Pick out every line in the data that contains the string "maximum" and copy each of those lines in full. Case counts.

[Dataset records]
--------------------

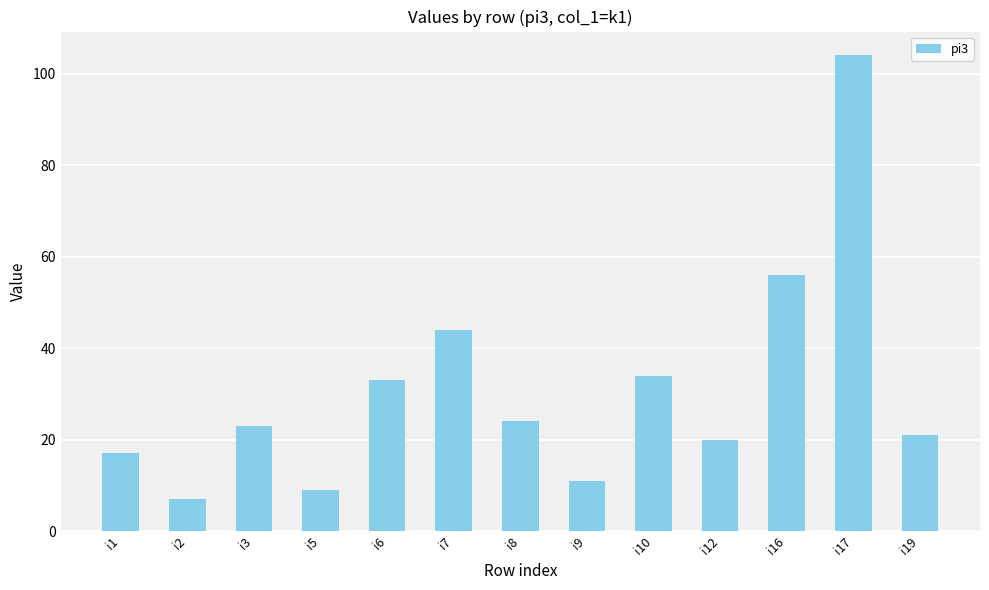

What is the smallest value displayed?

7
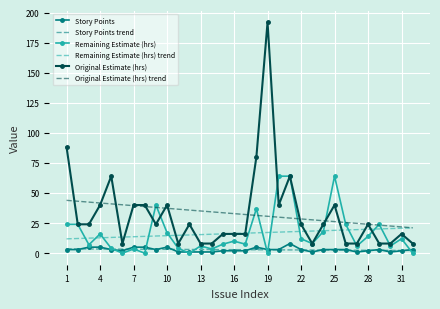

At how many categories does at least one series exceed 177?

1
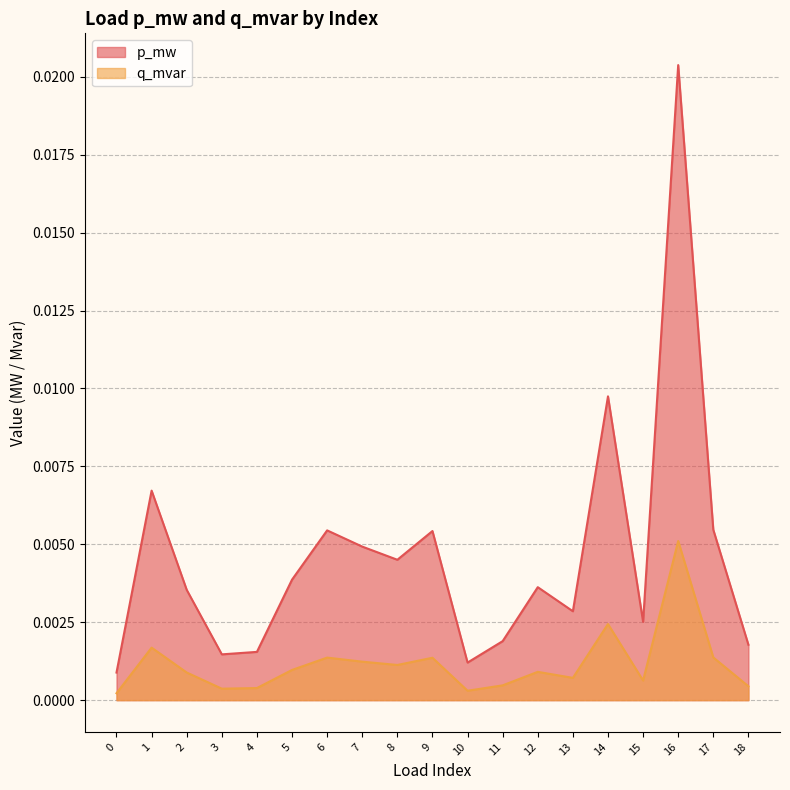

Where is the first local maximum for p_mw?

1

--------------------

EXERCISE OUTPUT –
Where is the first local maximum for p_mw?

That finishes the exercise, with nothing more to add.